Two simulations are reported, both use the LES approach with the WALE SGS model and detailed chemistry, but differ for the combustion-chemistry models: the first uses 67 “flamelets”, while the second uses the EDC model.
Results are reported at two different times: 0.03 s and 0.05 s, that is, almost three and five residence times, respectively. Instantaneous maps of different quantities and a combustion efficiency analysis are provided. The work is focused on the analysis of the different assumptions posited by the combustion models.
Flamelets are calculated by an initial ignition temperature equal to the equilibrium condition and they account for overall transport properties, equal in this case to that of nitrogen which is the species with the highest mass fraction. The EDC model solves the species equations with the local cell properties and explicitly accounts for every transport property.
The analysis starts from the species maps, obtaining the relative combustion efficiency values, and then focuses on the temperature maps to deduce their effect on the velocity fields and then on the swirl numbers. The results presented here lead to the conclusion that while an overall analysis on variables like combustion efficiency and maximum temperature may be carried out by a flamelet model with a substantially lower CPU time than with an EDC model, fundamental physical quantities like heat fluxes, local species concentrations and temperature distribution, and in particular their evolution, are completely mispredicted by Flamelets. This is confirmed by values reported in Table 6 and
Table 7, which provide combustion efficiency and swirl number at different times: the ones obtained with the flamelets at 0.03 are in very good agreement with those calculated by EDC at 0.05 s, but the EDC results at 0.03 s are quite different from those at 0.05 s (they show a dynamic evolution absent in the flamelet simulations). A combustion efficiency higher than 0.9 is predicted by both models, but while in the first case this result is caused by the flamelet computation (function only of the fluid dynamics data and not of thermodynamics values), in the EDC model this is due to the fact that the dimensions of the combustion chamber are large enough to allow for the reactions to proceed to completion.

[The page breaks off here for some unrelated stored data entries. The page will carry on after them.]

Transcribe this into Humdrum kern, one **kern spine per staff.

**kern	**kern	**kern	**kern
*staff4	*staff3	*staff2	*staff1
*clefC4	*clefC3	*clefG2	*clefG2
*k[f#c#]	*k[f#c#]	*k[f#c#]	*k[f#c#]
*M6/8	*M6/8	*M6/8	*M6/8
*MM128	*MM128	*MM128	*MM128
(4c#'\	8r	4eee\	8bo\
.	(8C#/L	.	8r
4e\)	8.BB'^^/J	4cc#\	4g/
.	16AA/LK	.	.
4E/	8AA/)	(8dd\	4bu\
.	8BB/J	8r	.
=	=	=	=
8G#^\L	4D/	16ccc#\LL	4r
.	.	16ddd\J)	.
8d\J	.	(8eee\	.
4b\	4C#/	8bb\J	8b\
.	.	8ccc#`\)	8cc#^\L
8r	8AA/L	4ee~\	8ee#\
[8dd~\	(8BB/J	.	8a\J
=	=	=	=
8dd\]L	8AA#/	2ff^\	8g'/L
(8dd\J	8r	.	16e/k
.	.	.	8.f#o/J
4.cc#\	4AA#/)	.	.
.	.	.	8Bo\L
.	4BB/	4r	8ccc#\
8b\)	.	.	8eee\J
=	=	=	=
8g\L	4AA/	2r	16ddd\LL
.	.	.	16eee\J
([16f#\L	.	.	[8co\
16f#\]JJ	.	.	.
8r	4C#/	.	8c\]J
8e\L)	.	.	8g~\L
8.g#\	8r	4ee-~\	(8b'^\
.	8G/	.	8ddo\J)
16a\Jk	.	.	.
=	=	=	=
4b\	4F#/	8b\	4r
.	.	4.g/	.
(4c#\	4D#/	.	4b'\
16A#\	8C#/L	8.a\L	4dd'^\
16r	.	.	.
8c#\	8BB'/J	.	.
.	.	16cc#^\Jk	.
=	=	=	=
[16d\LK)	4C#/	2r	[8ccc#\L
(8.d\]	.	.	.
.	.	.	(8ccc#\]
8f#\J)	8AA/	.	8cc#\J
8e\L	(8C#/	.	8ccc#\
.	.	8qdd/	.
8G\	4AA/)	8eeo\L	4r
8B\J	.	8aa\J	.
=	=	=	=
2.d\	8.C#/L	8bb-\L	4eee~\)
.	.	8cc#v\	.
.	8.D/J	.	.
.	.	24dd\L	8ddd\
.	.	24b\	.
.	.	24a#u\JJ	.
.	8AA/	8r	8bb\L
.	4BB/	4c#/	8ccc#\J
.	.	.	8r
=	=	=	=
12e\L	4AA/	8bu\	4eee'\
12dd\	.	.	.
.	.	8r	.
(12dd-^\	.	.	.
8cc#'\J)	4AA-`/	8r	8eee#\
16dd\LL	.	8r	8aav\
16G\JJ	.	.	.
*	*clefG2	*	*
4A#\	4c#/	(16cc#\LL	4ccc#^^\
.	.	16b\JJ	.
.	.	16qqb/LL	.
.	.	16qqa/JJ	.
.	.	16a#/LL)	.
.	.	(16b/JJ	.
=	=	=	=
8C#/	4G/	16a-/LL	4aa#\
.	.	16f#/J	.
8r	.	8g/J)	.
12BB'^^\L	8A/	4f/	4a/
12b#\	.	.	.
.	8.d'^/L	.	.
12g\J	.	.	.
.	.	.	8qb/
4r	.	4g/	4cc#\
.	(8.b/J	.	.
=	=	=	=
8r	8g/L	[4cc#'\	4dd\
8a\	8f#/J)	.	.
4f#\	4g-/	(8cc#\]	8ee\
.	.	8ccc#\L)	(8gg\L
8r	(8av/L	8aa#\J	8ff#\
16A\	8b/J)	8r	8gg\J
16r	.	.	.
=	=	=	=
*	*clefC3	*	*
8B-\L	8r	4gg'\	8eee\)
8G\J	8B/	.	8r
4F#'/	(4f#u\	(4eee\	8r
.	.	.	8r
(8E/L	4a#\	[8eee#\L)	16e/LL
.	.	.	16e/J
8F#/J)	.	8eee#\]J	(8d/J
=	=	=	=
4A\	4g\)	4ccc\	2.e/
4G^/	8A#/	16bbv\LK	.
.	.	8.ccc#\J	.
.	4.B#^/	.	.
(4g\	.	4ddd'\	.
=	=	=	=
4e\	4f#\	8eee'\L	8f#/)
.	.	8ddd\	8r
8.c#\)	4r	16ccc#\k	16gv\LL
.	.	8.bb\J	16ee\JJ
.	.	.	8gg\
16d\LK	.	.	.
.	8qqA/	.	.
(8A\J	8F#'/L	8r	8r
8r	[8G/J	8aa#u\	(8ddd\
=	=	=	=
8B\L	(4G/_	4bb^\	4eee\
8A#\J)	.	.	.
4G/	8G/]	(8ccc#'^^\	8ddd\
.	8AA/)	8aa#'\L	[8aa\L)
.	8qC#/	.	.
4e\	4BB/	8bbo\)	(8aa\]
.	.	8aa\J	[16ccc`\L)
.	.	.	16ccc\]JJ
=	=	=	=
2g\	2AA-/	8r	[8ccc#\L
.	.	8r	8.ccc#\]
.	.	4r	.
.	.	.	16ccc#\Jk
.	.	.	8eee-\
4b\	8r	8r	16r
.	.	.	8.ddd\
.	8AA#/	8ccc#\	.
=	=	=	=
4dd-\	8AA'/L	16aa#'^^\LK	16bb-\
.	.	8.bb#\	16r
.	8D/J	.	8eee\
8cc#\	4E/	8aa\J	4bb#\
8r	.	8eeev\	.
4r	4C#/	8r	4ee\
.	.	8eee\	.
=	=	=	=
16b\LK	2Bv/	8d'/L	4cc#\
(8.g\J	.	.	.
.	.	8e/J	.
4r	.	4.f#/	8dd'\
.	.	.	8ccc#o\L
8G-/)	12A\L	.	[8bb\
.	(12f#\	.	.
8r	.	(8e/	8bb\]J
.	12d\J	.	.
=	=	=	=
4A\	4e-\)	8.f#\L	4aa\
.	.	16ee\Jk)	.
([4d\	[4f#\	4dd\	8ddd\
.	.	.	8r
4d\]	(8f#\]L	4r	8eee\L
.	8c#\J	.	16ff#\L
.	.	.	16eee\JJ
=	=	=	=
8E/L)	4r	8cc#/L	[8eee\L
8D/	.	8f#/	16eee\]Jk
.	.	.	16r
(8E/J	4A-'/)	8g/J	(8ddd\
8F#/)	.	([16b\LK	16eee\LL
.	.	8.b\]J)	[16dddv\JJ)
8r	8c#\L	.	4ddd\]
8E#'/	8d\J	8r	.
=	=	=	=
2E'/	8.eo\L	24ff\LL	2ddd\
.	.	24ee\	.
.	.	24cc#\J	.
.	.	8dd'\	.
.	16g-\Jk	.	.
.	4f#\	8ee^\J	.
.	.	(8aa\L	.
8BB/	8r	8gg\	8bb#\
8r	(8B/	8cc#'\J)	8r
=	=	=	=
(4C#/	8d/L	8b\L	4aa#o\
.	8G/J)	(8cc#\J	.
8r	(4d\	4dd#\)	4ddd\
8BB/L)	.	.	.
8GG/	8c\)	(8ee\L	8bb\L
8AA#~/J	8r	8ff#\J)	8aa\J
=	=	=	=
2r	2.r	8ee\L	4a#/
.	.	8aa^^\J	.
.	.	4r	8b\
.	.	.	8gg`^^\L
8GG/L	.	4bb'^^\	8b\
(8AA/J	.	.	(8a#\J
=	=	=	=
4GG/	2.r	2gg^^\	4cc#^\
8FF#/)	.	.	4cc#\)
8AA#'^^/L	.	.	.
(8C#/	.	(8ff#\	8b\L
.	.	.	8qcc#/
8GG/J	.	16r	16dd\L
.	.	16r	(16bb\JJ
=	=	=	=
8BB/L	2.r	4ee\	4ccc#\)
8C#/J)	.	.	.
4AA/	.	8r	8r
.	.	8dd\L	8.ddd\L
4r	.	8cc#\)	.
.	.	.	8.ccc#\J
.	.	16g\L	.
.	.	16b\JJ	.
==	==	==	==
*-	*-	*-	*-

In fact, the “flamelet simulation” predicts complete reactions near the injection section and close to the wall while the second shows more realistic delay times.
Moreover, the difference in the calculated temperature maps is remarkable: the “flamelet simulation” predicts a quite homogenous temperature distribution with the highest value close to the wall, as if a “quasi-adiabatic boundary condition” were imposed on the wall, while the “EDC simulation” predicts -quite on the contrary- a hot core and a colder zone near the wall, respecting the wall heat fluxes due to the constant low wall temperature imposed. We conclude that the EDC approach is more accurate than the flamelets model and it is more suitable to study the evolution phenomena inside combustion chambers of this scale.
A future study will focus on the comparison of the simulation results with suitable experimental data in order to validate the computational model and to obtain useful design information.